“Darwin’s Finches” flock to Bryan Art Gallery


Photo by Joshua Carroll

Guanlao’s birds are made from recycled fabric material

Coming soon to the Rebecca Randall Bryan Art Gallery is an exhibit like no other. In October, guest artist Eloisa Guanlao will have her “Darwin’s Finches” exhibit shown there.

At face value, it features a growing array of colorful fabric birds, but there is more to it than meets the eye. Guanlao said the inspiration came to her while she was hiking with her family and photographing endangered birds they encountered.

They came across a cerulean warbler, an indigenous bird to Alabama, and it was dead. The idea of collecting birds came across her mind but she would rather take pictures of endangered ones.

That was when Guanlao said she got the idea to create birds out of fabric. However, she also managed to make use of materials from her kids’ old clothes.

“I was throwing out my kids’ old clothes, ‘cause they grow really fast and they were pretty young then. I just upcycled their outgrown clothes, and then I just turned them into birds,” she said.

She said the core focus behind “Darwin’s Finches” is how climate change and migration are connected and how it affects these birds. However, these are also running themes throughout her other works as well. Her main themes consist of migration, colonialism and technological innovations.
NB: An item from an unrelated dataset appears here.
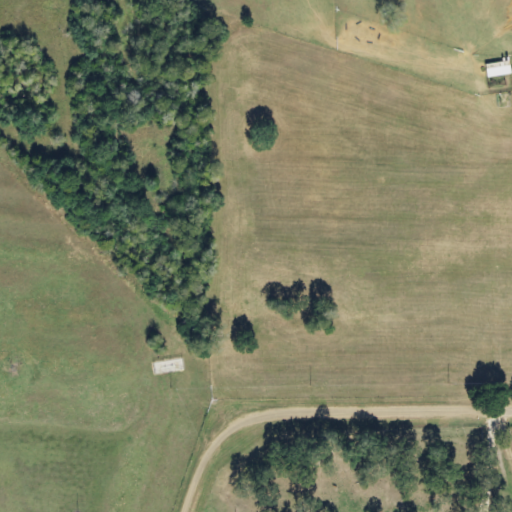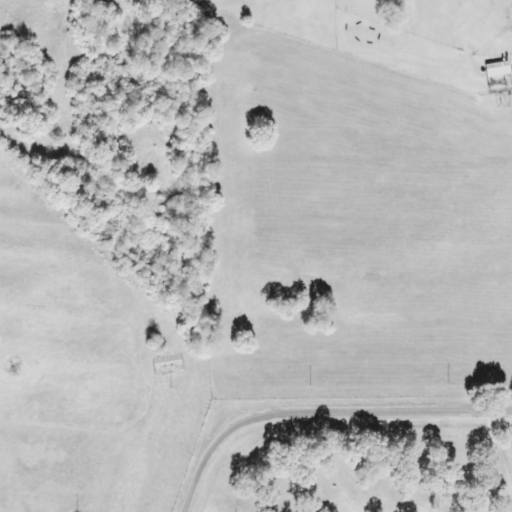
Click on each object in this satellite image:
building: (497, 67)
road: (319, 411)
Guanlao said these themes are usually intertwined.

“I look through time and space and how they’ve affected, I guess, us earthlings, because all three are usually intertwined,” she said.

She said she isn’t limited to any particular medium. Instead, Guanlao said her work is conceptually driven. Once there is a good concept or issue she wants to cover arises, then she said she chooses her media to deliver her message.

Guanlao has had a long history with art, with her father being one of her inspirations growing up. He was a comic book artist in the Philippines, where she was born, and created cartoons for companies such as Disney and Warner Bros.

“He would bring his work home and I would help him paint in the cells,” Guanlao said.

Born in the Philippines, Guanlao said a lot of her inspiration is pulled from her upbringing there. Additionally, she said one of her upcoming pieces will be about colonialism in her home country.

This will feature life-sized iterations of the “Birhenng Antipolo,” a Filipino iteration of the Virgin Mary.

“I like to look at what objects mean, you know, and how societies and cultures give meaning to them over space and time,” Guanlao said.

The gallery will run from Monday, Oct. 17, through Friday, Nov. 1. It will be open from 9 a.m. to 5 p.m. and is free and open to the public. There will also be an artist reception on Thursday, Oct. 20 at 4:30 p.m.